▸ Activity 1: Rewrite the transcript starting with "So the operative" and going on through "insure this person.", with "policy" replaced by "contract".

▸ Source document:
-- -- --
So, now, let’s look at an example in [an] actual network,
and try to see what the CPD’s look like,
what behavior we get,
and how we might augment the network
to include additional things.
Now, let me warn you right upfront
that this is a baby network;
it’s not a real network,
but it’s compact enough to look at, but
still interesting enough to get some non-trivial behaviors.
So, to explore the network,
we’re going to use a system called SAMIAM.
It was produced by Adnan Darwiche and his group at UCLA,
and it’s nice
because it actually works on all sorts of different platforms,
so it’s usable by pretty much everyone.
So let’s look at a particular problem:
Imagine that we’re an insurance company
and we’re trying to decide
for a person who comes into the door
whether to give them insurance or not.
So the operative aspect of making that decision
is how much the policy is going to cost us,
that is, how much we’re going to have to pay
over the course of a year to insure this person.
-- -- --
▸ Stored data:
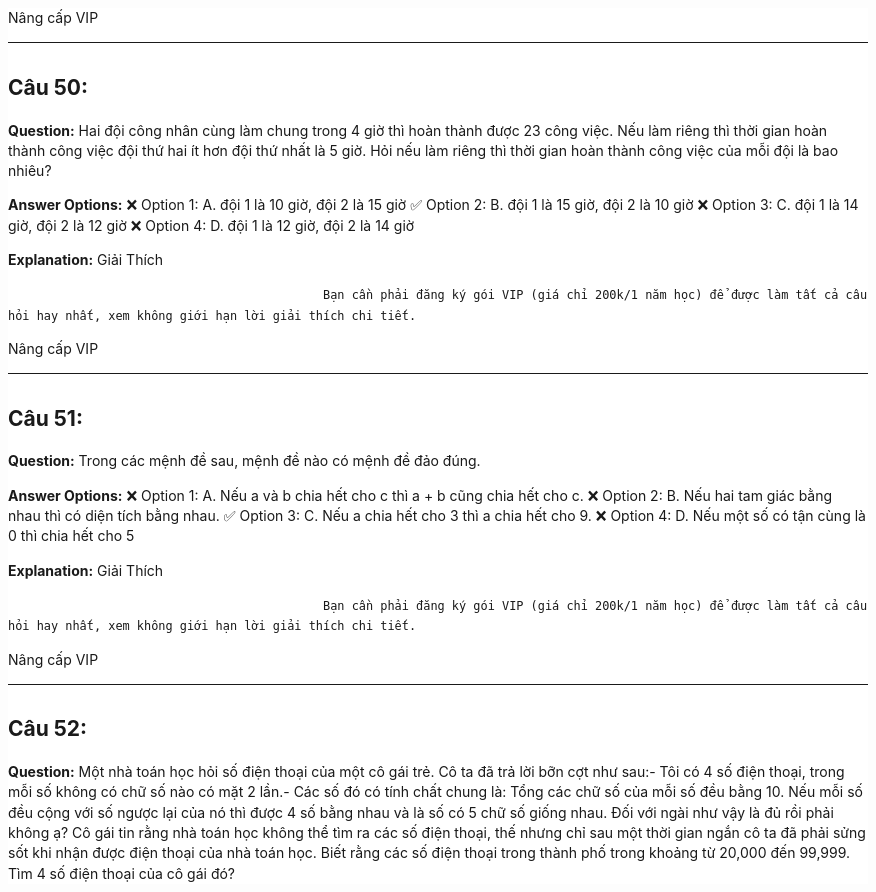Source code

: 
Nâng cấp VIP

---

## Câu 50:

**Question:** Hai đội công nhân cùng làm chung trong 4 giờ thì hoàn thành được 23 công việc. Nếu làm riêng thì thời gian hoàn thành công việc đội thứ hai ít hơn đội thứ nhất là 5 giờ. Hỏi nếu làm riêng thì thời gian hoàn thành công việc của mỗi đội là bao nhiêu?

**Answer Options:**
❌ Option 1: A. đội 1 là 10 giờ, đội 2 là 15 giờ
✅ Option 2: B. đội 1 là 15 giờ, đội 2 là 10 giờ
❌ Option 3: C. đội 1 là 14 giờ, đội 2 là 12 giờ
❌ Option 4: D. đội 1 là 12 giờ, đội 2 là 14 giờ

**Explanation:** Giải Thích




                                                Bạn cần phải đăng ký gói VIP (giá chỉ 200k/1 năm học) để được làm tất cả câu hỏi hay nhất, xem không giới hạn lời giải thích chi tiết.
                                            

Nâng cấp VIP

---

## Câu 51:

**Question:** Trong các mệnh đề sau, mệnh đề nào có mệnh đề đảo đúng.

**Answer Options:**
❌ Option 1: A. Nếu a và b chia hết cho c thì a + b cũng chia hết cho c.
❌ Option 2: B. Nếu hai tam giác bằng nhau thì có diện tích bằng nhau.
✅ Option 3: C. Nếu a chia hết cho 3 thì a chia hết cho 9.
❌ Option 4: D. Nếu một số có tận cùng là 0 thì chia hết cho 5

**Explanation:** Giải Thích




                                                Bạn cần phải đăng ký gói VIP (giá chỉ 200k/1 năm học) để được làm tất cả câu hỏi hay nhất, xem không giới hạn lời giải thích chi tiết.
                                            

Nâng cấp VIP

---

## Câu 52:

**Question:** Một nhà toán học hỏi số điện thoại của một cô gái trẻ. Cô ta đã trả lời bỡn cợt như sau:- Tôi có 4 số điện thoại, trong mỗi số không có chữ số nào có mặt 2 lần.- Các số đó có tính chất chung là: Tổng các chữ số của mỗi số đều bằng 10. Nếu mỗi số đều cộng với số ngược lại của nó thì được 4 số bằng nhau và là số có 5 chữ số giống nhau.
Đối với ngài như vậy là đủ rồi phải không ạ?
Cô gái tin rằng nhà toán học không thể tìm ra các số điện thoại, thế nhưng chỉ sau một thời gian ngắn cô ta đã phải sửng sốt khi nhận được điện thoại của nhà toán học. Biết rằng các số điện thoại trong thành phố trong khoảng từ 20,000 đến 99,999. Tìm 4 số điện thoại của cô gái đó?
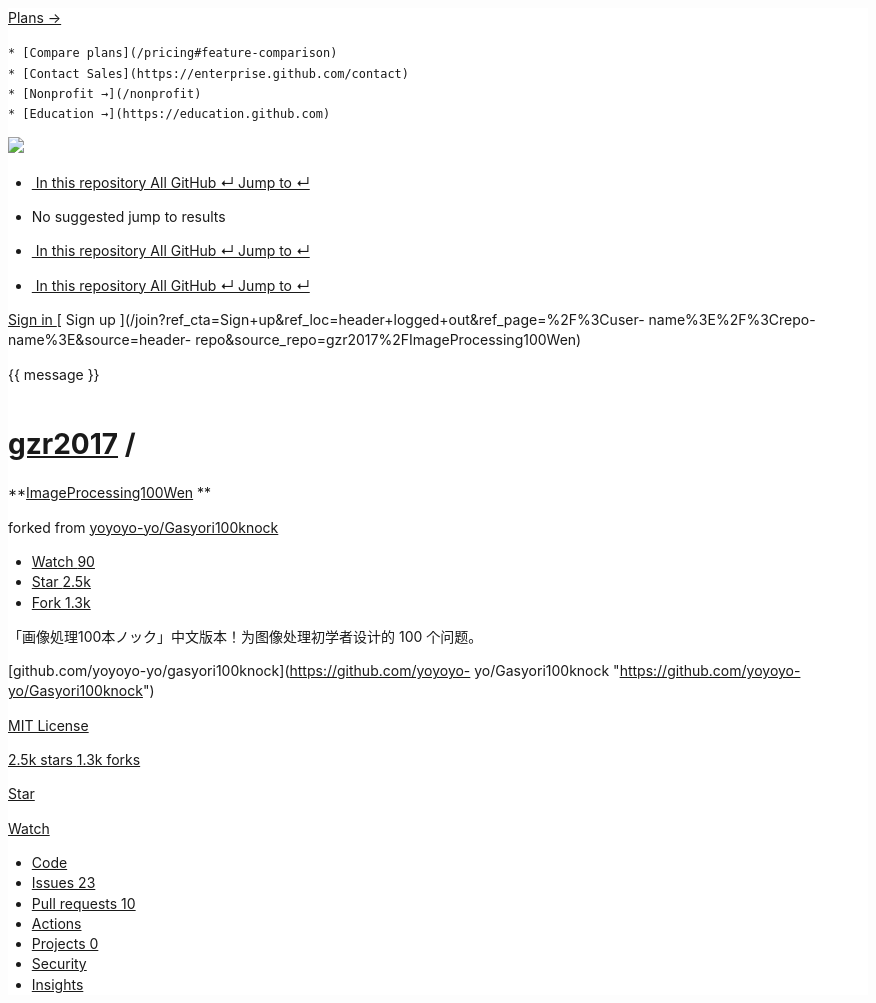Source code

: [Plans →](/pricing)

    * [Compare plans](/pricing#feature-comparison)
    * [Contact Sales](https://enterprise.github.com/contact)
    * [Nonprofit →](/nonprofit)
    * [Education →](https://education.github.com)

![](https://github.githubassets.com/images/search-key-slash.svg)

  * [ ![]() In this repository  All GitHub  ↵ Jump to ↵ ]()

  * No suggested jump to results

  * [ ![]() In this repository  All GitHub  ↵ Jump to ↵ ]()
  * [ ![]() In this repository  All GitHub  ↵ Jump to ↵ ]()

[ Sign in ](/login?return_to=%2Fgzr2017%2FImageProcessing100Wen) [ Sign up
](/join?ref_cta=Sign+up&ref_loc=header+logged+out&ref_page=%2F%3Cuser-
name%3E%2F%3Crepo-name%3E&source=header-
repo&source_repo=gzr2017%2FImageProcessing100Wen)

{{ message }}

#  [gzr2017](/gzr2017) /
**[ImageProcessing100Wen](/gzr2017/ImageProcessing100Wen) **

forked from [yoyoyo-yo/Gasyori100knock](/yoyoyo-yo/Gasyori100knock)

  * [ Watch ](/login?return_to=%2Fgzr2017%2FImageProcessing100Wen) [ 90 ](/gzr2017/ImageProcessing100Wen/watchers)
  * [ Star ](/login?return_to=%2Fgzr2017%2FImageProcessing100Wen) [ 2.5k ](/gzr2017/ImageProcessing100Wen/stargazers)
  * [ Fork ](/login?return_to=%2Fgzr2017%2FImageProcessing100Wen) [ 1.3k ](/gzr2017/ImageProcessing100Wen/network/members)

「画像処理100本ノック」中文版本！为图像处理初学者设计的 100 个问题。

[github.com/yoyoyo-yo/gasyori100knock](https://github.com/yoyoyo-
yo/Gasyori100knock "https://github.com/yoyoyo-yo/Gasyori100knock")

[ MIT License ](/gzr2017/ImageProcessing100Wen/blob/master/LICENSE)

[ 2.5k stars ](/gzr2017/ImageProcessing100Wen/stargazers) [ 1.3k forks
](/gzr2017/ImageProcessing100Wen/network/members)

[ Star ](/login?return_to=%2Fgzr2017%2FImageProcessing100Wen)

[ Watch ](/login?return_to=%2Fgzr2017%2FImageProcessing100Wen)

  * [ Code ](/gzr2017/ImageProcessing100Wen)
  * [ Issues 23 ](/gzr2017/ImageProcessing100Wen/issues)
  * [ Pull requests 10 ](/gzr2017/ImageProcessing100Wen/pulls)
  * [ Actions ](/gzr2017/ImageProcessing100Wen/actions)
  * [ Projects 0 ](/gzr2017/ImageProcessing100Wen/projects)
  * [ Security ](/gzr2017/ImageProcessing100Wen/security)
  * [ Insights ](/gzr2017/ImageProcessing100Wen/pulse)
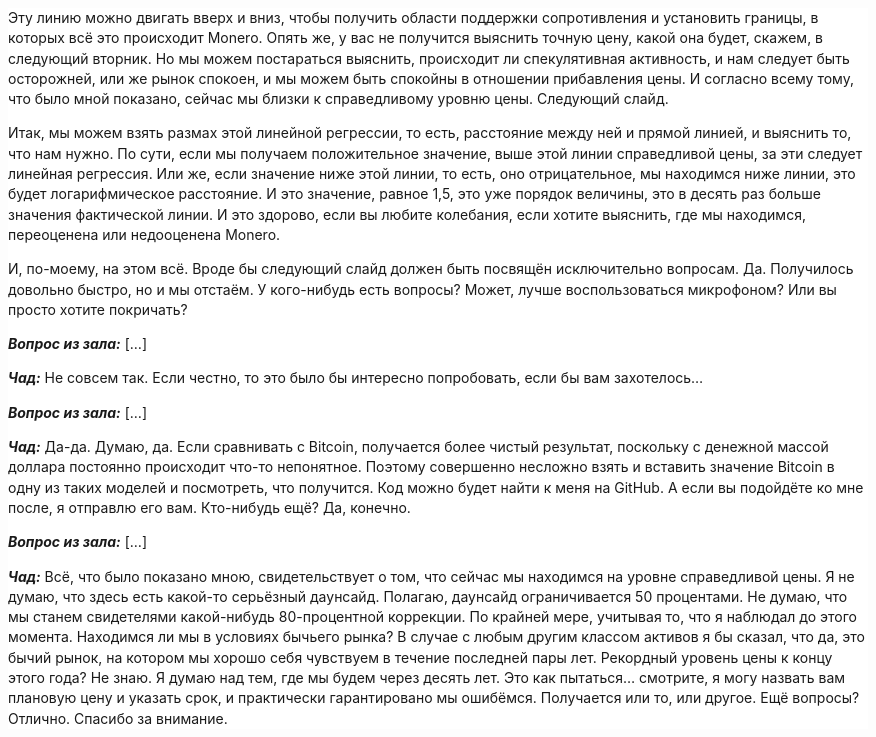 Эту линию можно двигать вверх и вниз, чтобы получить области поддержки сопротивления и установить границы, в которых всё это происходит Monero. Опять же, у вас не получится выяснить точную цену, какой она будет, скажем, в следующий вторник. Но мы можем постараться выяснить, происходит ли спекулятивная активность, и нам следует быть осторожней, или же рынок спокоен, и мы можем быть спокойны в отношении прибавления цены. И согласно всему тому, что было мной показано, сейчас мы близки к справедливому уровню цены. Следующий слайд.

Итак, мы можем взять размах этой линейной регрессии, то есть, расстояние между ней и прямой линией, и выяснить то, что нам нужно. По сути, если мы получаем положительное значение, выше этой линии справедливой цены, за эти следует линейная регрессия. Или же, если значение ниже этой линии, то есть, оно отрицательное, мы находимся ниже линии, это будет логарифмическое расстояние. И это значение, равное 1,5, это уже порядок величины, это в десять раз больше значения фактической линии. И это здорово, если вы любите колебания, если хотите выяснить, где мы находимся, переоценена или недооценена Monero.

И, по-моему, на этом всё. Вроде бы следующий слайд должен быть посвящён исключительно вопросам. Да. Получилось довольно быстро, но и мы отстаём. У кого-нибудь есть вопросы? Может, лучше воспользоваться микрофоном? Или вы просто хотите покричать?

_**Вопрос из зала:**_ […]

_**Чад:**_ Не совсем так. Если честно, то это было бы интересно попробовать, если бы вам захотелось…

_**Вопрос из зала:**_ […]

_**Чад:**_ Да-да. Думаю, да. Если сравнивать с Bitcoin, получается более чистый результат, поскольку с денежной массой доллара постоянно происходит что-то непонятное. Поэтому совершенно несложно взять и вставить значение Bitcoin в одну из таких моделей и посмотреть, что получится. Код можно будет найти к меня на GitHub. А если вы подойдёте ко мне после, я отправлю его вам. Кто-нибудь ещё? Да, конечно.

_**Вопрос из зала:**_ […]

_**Чад:**_ Всё, что было показано мною, свидетельствует о том, что сейчас мы находимся на уровне справедливой цены. Я не думаю, что здесь есть какой-то серьёзный даунсайд. Полагаю, даунсайд ограничивается 50 процентами. Не думаю, что мы станем свидетелями какой-нибудь 80-процентной коррекции. По крайней мере, учитывая то, что я наблюдал до этого момента. Находимся ли мы в условиях бычьего рынка? В случае с любым другим классом активов я бы сказал, что да, это бычий рынок, на котором мы хорошо себя чувствуем в течение последней пары лет. Рекордный уровень цены к концу этого года? Не знаю. Я думаю над тем, где мы будем через десять лет. Это как пытаться… смотрите, я могу назвать вам плановую цену и указать срок, и практически гарантировано мы ошибёмся. Получается или то, или другое. Ещё вопросы? Отлично. Спасибо за внимание.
-- -- --
▸ Activity 2: Put the listing, starting with its first line and going on through the line with "là bao nhiêu?", into a Markdown table with the columns Row and Line text. Give one numbered row per line, skip blank lines, and leave the pictures out.

▸ Response area 1:
So the operative aspect of making that decision
is how much the contract is going to cost us,
that is, how much we’re going to have to pay
over the course of a year to insure this person.

▸ Response area 2:
| Row | Line text |
|---|---|
| 1 | Source code |
| 2 | :  |
| 3 | Nâng cấp VIP |
| 4 | --- |
| 5 | ## Câu 50: |
| 6 | **Question:** Hai đội công nhân cùng làm chung trong 4 giờ thì hoàn thành được 23 công việc. Nếu làm riêng thì thời gian hoàn thành công việc đội thứ hai ít hơn đội thứ nhất là 5 giờ. Hỏi nếu làm riêng thì thời gian hoàn thành công việc của mỗi đội là bao nhiêu? |